Das Verlinken von rechtswidrigen Inhalten kann jedoch, sofern kein Zu-eigen-machen vorliegt, eine Haftungsverantwortlichkeit des Linksetzers auslösen. Teilt man also ein Foto im sozialen Netzwerk, so kommt es auf den Zweck des Hyperlinks, insbesondere auf den Gesamtzusammenhang an, indem der Link verwendet wird, um dafür die Haftungsverantwortung übernehmen zu müssen. Wichtig ist dabei auch, ob und inwiefern der Linksetzer bzw. der Teiler Kenntnis von der Rechtswidrigkeit des Bildnisses hatte oder haben müsste.

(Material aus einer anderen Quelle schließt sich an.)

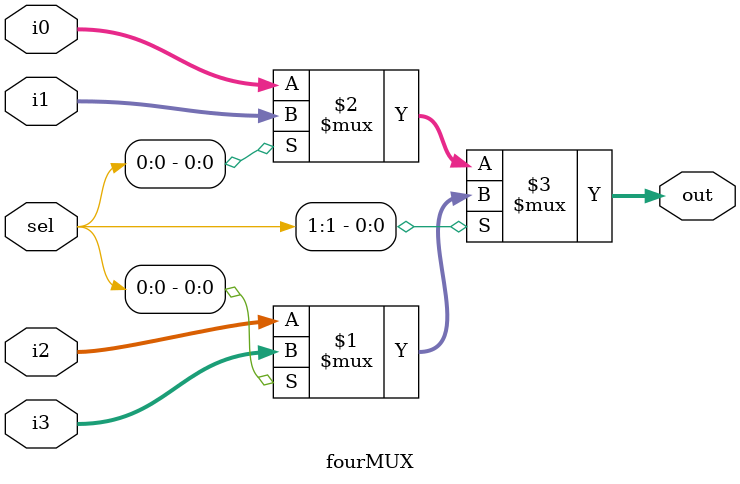
<source format=v>
`timescale 1ns / 1ps

module fourMUX # (parameter  N= 32)(
input [N-1:0] i0,
input [N-1:0] i1,
input [N-1:0] i2,
input [N-1:0] i3,
input [1:0] sel,
output [N-1:0] out
);
    
    assign out = sel[1] ? (sel[0] ? i3:i2) : (sel[0] ? i1:i0);
    
endmodule

</source>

Ein Abwehranspruch des Abgebildeten besteht in diesem Fall nur, wenn das Bildnis durch den Link in einen herabsetzenden Kontext eingebunden wird. Das führt dazu, dass der Inhaber eines Bildnisses sich nicht zur Wehr setzen kann, wenn ein Personenfoto von ihm mit seiner Zustimmung im Internet präsentiert wird und eine dritte Person dieses Foto mittels eines Framelinks in nicht herabsetzender Weise auf eine andere Internetseite einbettet.

3. Zu-eigen-Gemacht

Handelt es sich bei der Verlinkung jedoch um zu-eigen-gemachte Inhalte, so bestehen unabhängig von der Kenntnis der Rechtswidrigkeit u.a. Schadensersatzansprüche. Bei einer Privatperson ist es bislang nicht eindeutig, wann ein Zu-eigen-Machen vorliegt. Es wird zumindest dann angenommen, wenn ein privater Nutzer in einem sozialen Netzwerk fremde Inhalte teilt und mit einem beliebigen Kommentar versieht, der nur verständlich wird, wenn auch der fremde Inhalt wahrgenommen wird. Dies würde aber zu einem kaum beherrschbaren Haftungsrisiko des Laien führen und die Nutzung der „unübersehbaren Informationsfülle im Internet“[2] wesentlich erschweren. Ein Zu-eigen-Machen wird somit nur dann angenommen werden, wenn ein Privater den fremden Beitrag mit eigenen Inhalten tatsächlich so verbindet, dass die gesamte Äußerung offensichtlich als eigene erscheint.

Recht der Kinder

Auch den Kindern steht ein Recht am eigenen Bild zu, wenn deren Fotos in sozialen Netzwerken veröffentlicht werden. Dieses Recht wird bei kleineren Kindern von den sorgeberechtigten Eltern wahrgenommen, weshalb die Einwilligung der Eltern eingeholt werden muss. Ist das Kind 14 oder älter, so ist zudem eine Einwilligung des Minderjährigen selbst erforderlich, sofern eine gewisse Einsichtsfähigkeit beim Kind besteht.

Strafbarkeit

Gem. § 33 KUG können Verletzungen des Rechts am eigenen Bild mit bis zu einem Jahr Freiheitsstrafe oder Geldstrafe bestraft werden. Sollte in die Intimsphäre des Einzelnen eingegriffen werden, so wird nach § 201a Strafgesetzbuch (StGB) mit gleichem Strafmaß bestraft. Bei diesem handelt es sich allerdings um ein Offizialdelikt, d.h. der in seinem Recht Verletzte muss nicht wie bei § 33 KUG einen Antrag auf Strafverfolgung stellen, die Straftat wird von Amts wegen verfolgt. Auch wird derjenige bestraft, der aus den Aufnahmen einen Nutzen zieht, sie also gebraucht oder einem Dritten zugänglich macht.

Fazit

Das Internet ist ein sich schnell veränderndes Netz. Daher ist es umso schwieriger, die rechtlichen Richtlinien für dieses Netz immer auf dem neuesten Stand der Technik zu behalten. Beim Recht am eigenen Bild in sozialen Netzwerken handelt es sich um eine sehr agile Materie, über die insbesondere im Bereich der Hyper- und Framelinks Diskussionsbedarf besteht. Nichtsdestotrotz sollte man sich im besten Fall immer eine Einwilligung des Abgebildeten einholen.

[1] OLG München, ZUM 1986, 482f.

[2] Lauber-Rönsberg, NJW 2016, 744, 747.